Upcoming or already past deadlines include:
• January 2015 - United States: Lot-level traceability and verification for all players (dispensers had until July 2015 to comply)
• December 2015 - China: All drugs serialized and tracked from manufacturing throughout distribution and reported to CFDA (China Food & Drug Administration)
• January/July 2016 - South Korea: Serialization of all drugs (January) and full reporting to KPIS (July)
• November 2017 - U.S.: Serialization by manufacturers of every package and sealed case; verification of identity upon request. Re-packagers have until 2018 and by 2019 wholesalers must only accept serialized products.
• 2018 - EU: Serialized barcodes on every package, reporting to EU hub, verification at dispensing.
• 2023 - U.S.: Full electronic package-level traceability end-to-end from manufacturer through to dispenser.

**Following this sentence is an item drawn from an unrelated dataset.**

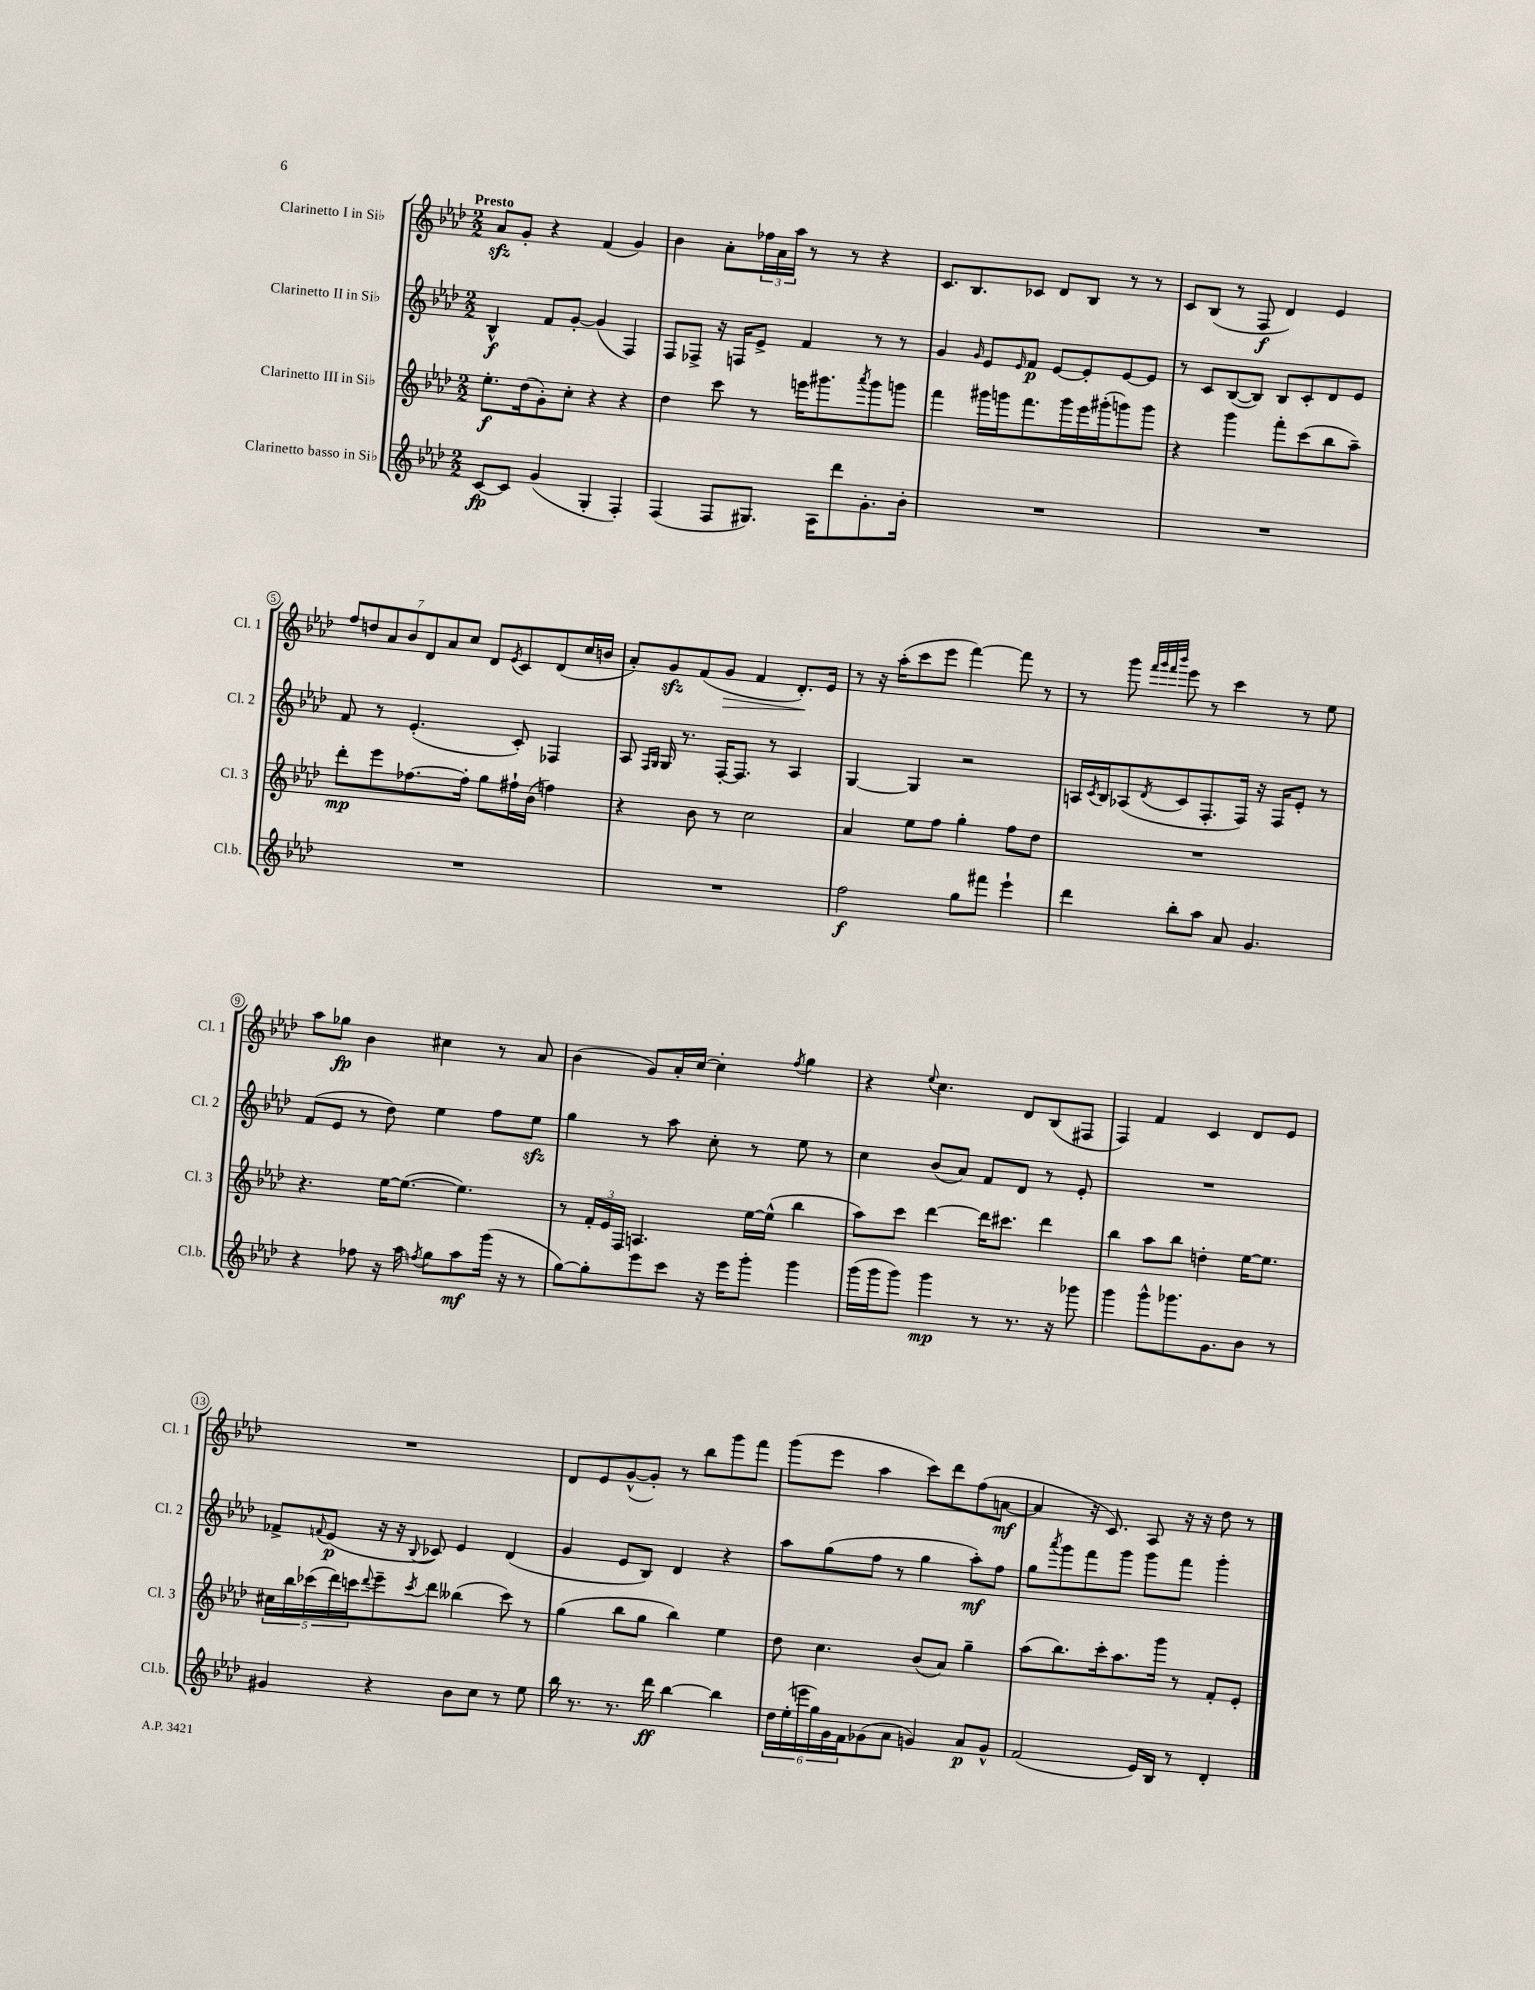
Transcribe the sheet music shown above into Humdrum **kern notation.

This list is only a fraction of the milestones coming up across the globe.
These changes represent major investments in new systems, changing processes, and ensuring interoperability between all the players across the supply chain. It will force players up and down the chain to implement much more granular (dispensed-unit-level) trace-and-track of drugs, all the way from the manufacturer to the point of dispensing.
There is tremendous potential value once these capabilities are in place, such as:
• Far greater visibility across the chain - manufacturers will know what is selling, where, how much, how it got there, and has it been handled properly. Production and inventory levels can be more precisely aligned with actual demand.
• Reduction in incorrect chargebacks and disputes - Serialization makes it possible to precisely link returns and chargebacks to the specific original sale, so the correct amount is paid. The same holds for rebates.
• Reduction in counterfeits - especially valuable in developing economies where counterfeits are a major problem.
• Reduction in gray market/parallel trade - precise end-to-end visibility will dramatically reduce parallel trade.
Creative pharmaceutical companies will no doubt find other areas of value they can gain from these implementations and new capabilities, including various analytics on that treasure trove of new data.
The Outlook
Right now, virtually no one in the pharmaceutical supply chain is looking at how to get ROI beyond compliance with these regulations. The deadlines are looming and everyone is racing as fast as they can to get there and not get stuck unable to sell product. Nobody wants to be the one to test the regulators’ resolve in enforcing compliance with these rules!